START Data to use
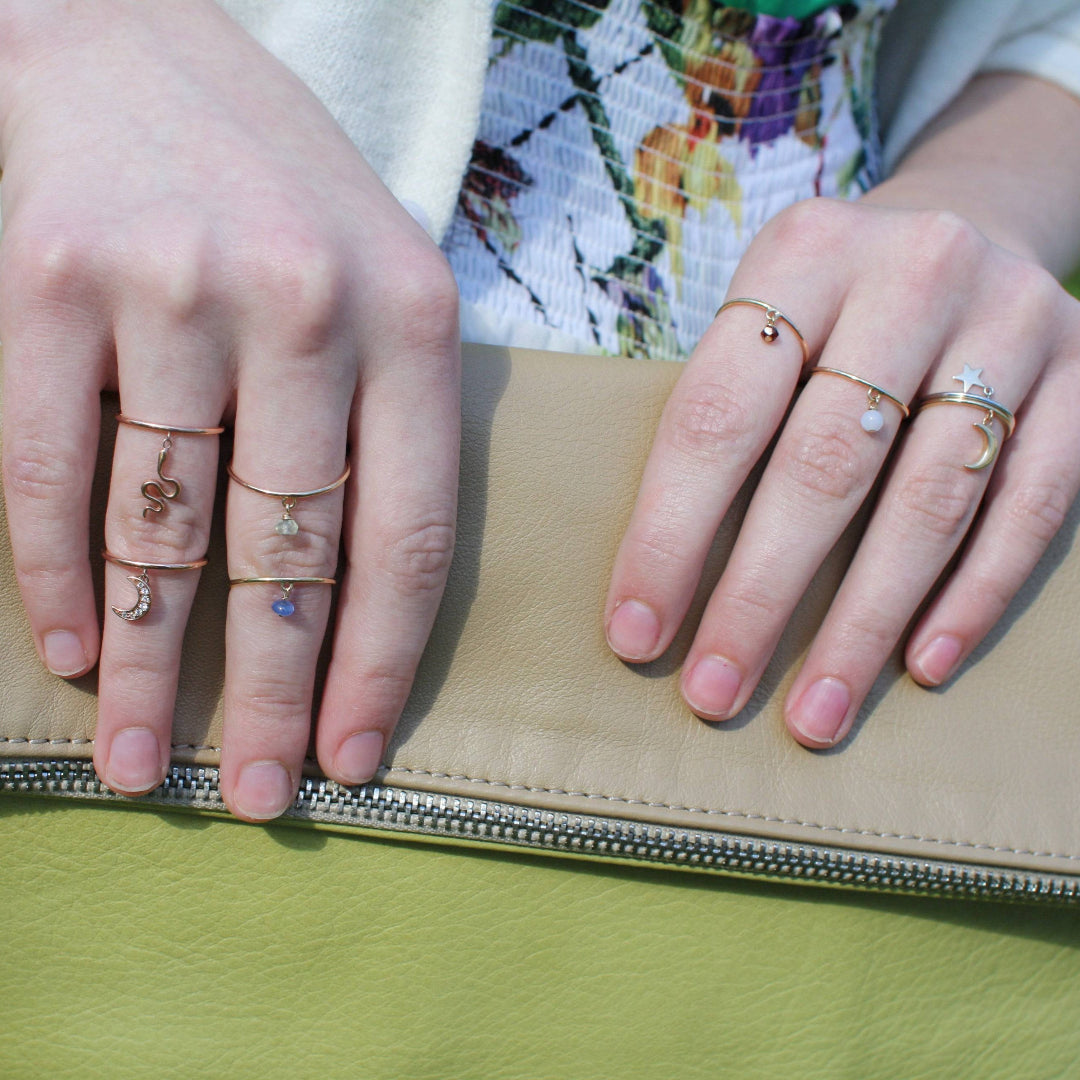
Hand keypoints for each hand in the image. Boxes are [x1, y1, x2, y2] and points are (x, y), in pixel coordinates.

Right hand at [0, 0, 459, 817]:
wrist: (137, 45)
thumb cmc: (278, 192)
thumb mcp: (379, 281)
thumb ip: (388, 422)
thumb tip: (359, 609)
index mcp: (409, 320)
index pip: (408, 534)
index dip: (376, 664)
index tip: (351, 760)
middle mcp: (299, 305)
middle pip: (289, 552)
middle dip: (270, 694)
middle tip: (257, 798)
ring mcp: (169, 291)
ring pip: (163, 527)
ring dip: (148, 666)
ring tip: (139, 763)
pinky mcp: (43, 280)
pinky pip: (46, 469)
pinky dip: (56, 575)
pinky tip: (70, 652)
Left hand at [604, 195, 1079, 745]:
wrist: (967, 227)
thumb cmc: (831, 308)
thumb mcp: (766, 317)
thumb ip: (723, 419)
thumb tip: (658, 587)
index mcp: (800, 255)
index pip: (718, 416)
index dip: (670, 536)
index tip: (635, 635)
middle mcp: (911, 273)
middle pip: (821, 466)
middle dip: (760, 597)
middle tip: (714, 692)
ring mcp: (1010, 321)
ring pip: (927, 501)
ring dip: (863, 624)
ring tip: (815, 713)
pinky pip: (1031, 506)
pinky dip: (974, 594)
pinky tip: (923, 664)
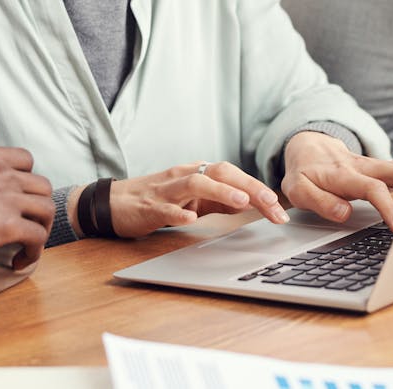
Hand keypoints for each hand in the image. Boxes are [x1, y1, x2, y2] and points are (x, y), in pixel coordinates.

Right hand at [0, 144, 53, 269]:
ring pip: (47, 210)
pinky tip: (19, 261)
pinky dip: (34, 252)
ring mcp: (8, 197)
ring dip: (41, 229)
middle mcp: (3, 172)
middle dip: (37, 206)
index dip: (26, 181)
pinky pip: (37, 237)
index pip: (26, 160)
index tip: (17, 198)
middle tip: (25, 224)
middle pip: (42, 186)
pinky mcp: (7, 225)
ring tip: (26, 245)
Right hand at [105, 161, 289, 238]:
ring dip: (221, 191)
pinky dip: (179, 212)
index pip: (234, 175)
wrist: (113, 202)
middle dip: (248, 187)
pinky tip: (191, 219)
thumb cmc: (158, 200)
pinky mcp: (148, 206)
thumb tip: (253, 204)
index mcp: (198, 174)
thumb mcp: (194, 199)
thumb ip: (221, 200)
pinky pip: (165, 208)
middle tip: (271, 203)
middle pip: (221, 173)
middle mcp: (185, 176)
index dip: (258, 189)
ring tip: (241, 201)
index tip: (279, 208)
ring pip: (196, 183)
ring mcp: (166, 190)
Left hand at [280, 132, 392, 230]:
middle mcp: (365, 167)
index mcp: (344, 175)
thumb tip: (345, 213)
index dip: (388, 208)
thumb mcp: (298, 190)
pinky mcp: (384, 169)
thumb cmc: (305, 172)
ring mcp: (377, 166)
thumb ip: (320, 202)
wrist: (308, 147)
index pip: (373, 188)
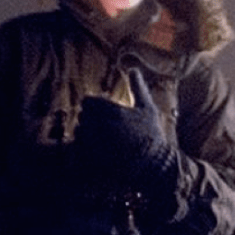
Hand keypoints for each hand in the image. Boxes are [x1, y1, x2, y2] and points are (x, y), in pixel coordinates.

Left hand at [75, 69, 175, 186]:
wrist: (154, 165)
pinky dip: (84, 147)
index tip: (100, 111)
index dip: (92, 104)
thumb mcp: (148, 109)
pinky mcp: (97, 158)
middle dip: (89, 119)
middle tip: (100, 125)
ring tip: (98, 138)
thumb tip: (133, 69)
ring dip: (85, 133)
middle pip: (82, 116)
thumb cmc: (152, 135)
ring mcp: (100, 144)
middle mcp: (105, 127)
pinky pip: (81, 148)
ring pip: (80, 132)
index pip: (88, 101)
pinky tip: (96, 149)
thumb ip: (138, 88)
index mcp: (115, 112)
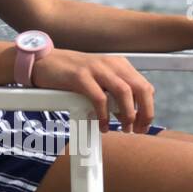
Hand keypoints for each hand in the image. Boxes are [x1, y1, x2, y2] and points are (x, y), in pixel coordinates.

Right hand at [30, 49, 155, 131]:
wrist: (44, 62)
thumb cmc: (71, 75)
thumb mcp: (98, 81)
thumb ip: (114, 95)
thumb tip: (127, 117)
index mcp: (119, 65)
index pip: (145, 87)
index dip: (148, 108)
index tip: (143, 125)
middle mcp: (111, 64)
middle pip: (140, 88)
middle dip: (144, 113)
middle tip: (137, 130)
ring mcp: (96, 68)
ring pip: (124, 92)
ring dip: (128, 114)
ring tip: (124, 128)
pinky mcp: (80, 76)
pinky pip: (99, 98)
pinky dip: (104, 115)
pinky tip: (103, 125)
END Data to use
◆ **Instructions for the task**: Print all of the data exactly, and do not carry over any pictures.

◆ **Solution to the problem**:
Hand keypoints for each hand in the image. Boxes are [x1, y1, x2, y2] and points are (x, y), in pixel coordinates.

Right hand at [0, 0, 459, 817]:
wrist: (137, 45)
thumb cmc: (278, 192)
thumb mcp: (379, 281)
thumb ip: (388, 422)
thumb tip: (359, 609)
index mcp: (409, 320)
index pip: (408, 534)
index dip: (376, 664)
index tip: (351, 760)
middle mcp: (299, 305)
middle pip: (289, 552)
middle dip: (270, 694)
middle tip: (257, 798)
ring mcp: (169, 291)
ring pip: (163, 527)
ring dip: (148, 666)
ring tip: (139, 763)
pinky mcp: (43, 280)
pinky pip: (46, 469)
pinky dip: (56, 575)
pinky tip: (70, 652)
Left hand at [604, 195, 1079, 745]:
wrist: (967, 227)
thumb cmc: (831, 308)
thumb mcp: (766, 317)
thumb ip: (723, 419)
thumb tip: (658, 587)
index mcp: (800, 255)
index pip: (718, 416)
index dip: (670, 536)
index tip: (635, 635)
middle mcp: (911, 273)
middle pip: (821, 466)
middle dip: (760, 597)
middle tip: (714, 692)
ring mcp: (1010, 321)
ring pip: (927, 501)
ring dip: (863, 624)
ring tip: (815, 713)
pinky pip: (1031, 506)
pinky dip: (974, 594)
pinky tip: (923, 664)
Hand keypoints for each hand in the image. Boxes are [x1, y1, x2, y2] and points are (x, y), in pixel coordinates.

Right hand at [0, 144, 53, 269]:
ring pip: (47, 210)
pinky tip: (19, 261)
pinky dip: (34, 252)
ring mcp: (8, 197)
ring dip: (41, 229)
middle mcp: (3, 172)
middle dip: (37, 206)
index dip: (26, 181)
pinky pip: (37, 237)
index pip: (26, 160)
index tip: (17, 198)
middle tip: (25, 224)
middle pip: (42, 186)
pinky mcp: (7, 225)
ring tip: (26, 245)
Right hand at [105, 161, 289, 238]:
ring dip: (221, 191)
pinky dip: (179, 212)
index pip: (234, 175)
wrist: (113, 202)
middle dip: (248, 187)
pinky tip: (191, 219)
thumb cmc: (158, 200)
pinky mcp: (148, 206)
thumb tip: (253, 204)
index mcp: (198, 174)
thumb mcp: (194, 199)
thumb ip: (221, 200)
pinky pip: (165, 208)
middle tip: (271, 203)
middle pip: (221, 173)
middle mcp: (185, 176)
index dip: (258, 189)
ring tip: (241, 201)
index tip: (279, 208)
ring pip: (196, 183)
ring mcp: (166, 190)
Left hand at [280, 132, 392, 230]:
middle mcp: (365, 167)
index mcp: (344, 175)
thumb tip: (345, 213)
index dip: (388, 208)
thumb mcp: (298, 190)
pinky mcp: (384, 169)
thumb cmc: (305, 172)
ring mcp: (377, 166)
thumb ip: (320, 202)
wrist: (308, 147)
index pip: (373, 188)
Hand keypoints for each hand in the image. Boxes are [x1, y1, x2, y2] and points are (x, y), in pixel coordinates.

Left hand at [75, 69, 175, 186]:
wrist: (154, 165)
pinky dip: (84, 147)
index tip: (100, 111)
index dip: (92, 104)
thumb mcp: (148, 109)
pinky mcp: (97, 158)
middle dip: (89, 119)
middle tip: (100, 125)
ring tip: (98, 138)
thumb tip: (133, 69)
ring dip: (85, 133)
middle pip: (82, 116)
thumb cmc: (152, 135)
ring mcp: (100, 144)
middle mcp: (105, 127)
pinky pip: (81, 148)
ring pip: (80, 132)
index pip: (88, 101)
pinky tip: (96, 149)
thumb ip: (138, 88)
index mcp: (115, 112)
Hand keypoints for each hand in the image. Boxes are [x1, y1, x2, y2] and points are (x, y), in pixel coordinates.

Right hand at [30, 49, 155, 131]:
wrist: (44, 62)
thumb cmc: (71, 75)
thumb mcp: (98, 81)
thumb ip: (114, 95)
thumb tip: (127, 117)
index mcp: (119, 65)
index pip: (145, 87)
index dip: (148, 108)
index tip: (143, 125)
middle mcp: (111, 64)
middle pip: (140, 88)
middle dip: (144, 113)
middle tip: (137, 130)
ring mcp: (96, 68)
ring pip: (124, 92)
ring dip: (128, 114)
ring tip: (124, 128)
pinky mcp: (80, 76)
pinky pip: (99, 98)
pinky dip: (104, 115)
pinky tip: (103, 125)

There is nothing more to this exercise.